Plays like “All This Intimacy” can put you off caring about relationships for life, or, at least, drive you deep into the arms of plays that have a little bit more on their plate.In “Flight of Icarus,”now in a handsome workshop at the Ohio’s Ice Factory festival, the playwright isn’t navel- (or, um, lower-down) gazing. Instead, Aaron Mack Schloff stares into the bewitching eyes of disappointed Surrealist and cheerful formalist Raymond Queneau.

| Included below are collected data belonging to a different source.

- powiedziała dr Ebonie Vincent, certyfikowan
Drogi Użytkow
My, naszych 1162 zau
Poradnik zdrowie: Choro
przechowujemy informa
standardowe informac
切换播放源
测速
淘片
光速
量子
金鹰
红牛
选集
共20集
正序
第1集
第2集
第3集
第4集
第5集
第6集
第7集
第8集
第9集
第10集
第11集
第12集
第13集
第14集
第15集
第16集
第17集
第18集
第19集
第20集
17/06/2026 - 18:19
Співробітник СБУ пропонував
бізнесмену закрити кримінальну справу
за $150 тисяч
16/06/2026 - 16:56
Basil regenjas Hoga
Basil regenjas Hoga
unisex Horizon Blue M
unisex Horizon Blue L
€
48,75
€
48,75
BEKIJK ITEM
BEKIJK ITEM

Queneau’s book of the same name features a character, Icarus (David Michael Holmes), who escapes the pages of his novelist, Lubert (Tom Butler), and does what any self-respecting Frenchman with a doomed name and no history would do. He gets a mistress and a bicycle and sets off on an absinthe-fueled flight from literary imprisonment.Unfortunately, Schloff doesn’t quite make that same feathery leap. Restrained by his love for the book, he cuts his scenes too short to build momentum, and director Samuel Buggeln mistakes fast costume changes for pace.Much as in “All This Intimacy,” the silliest character (detective manqué Michael Nathanson) does his darnedest to save the humor by overdoing it. But a couple of adorable eyebrow waggles do not a comedy make — not even if the production is an Eiffel.

“All This Intimacy” until August 12 (307 W. 43rd St. at Eighth Avenue, 212-246-4422). “Flight of Icarus” until July 29 (66 Wooster St., between Spring and Broome Streets, 212-966-4844).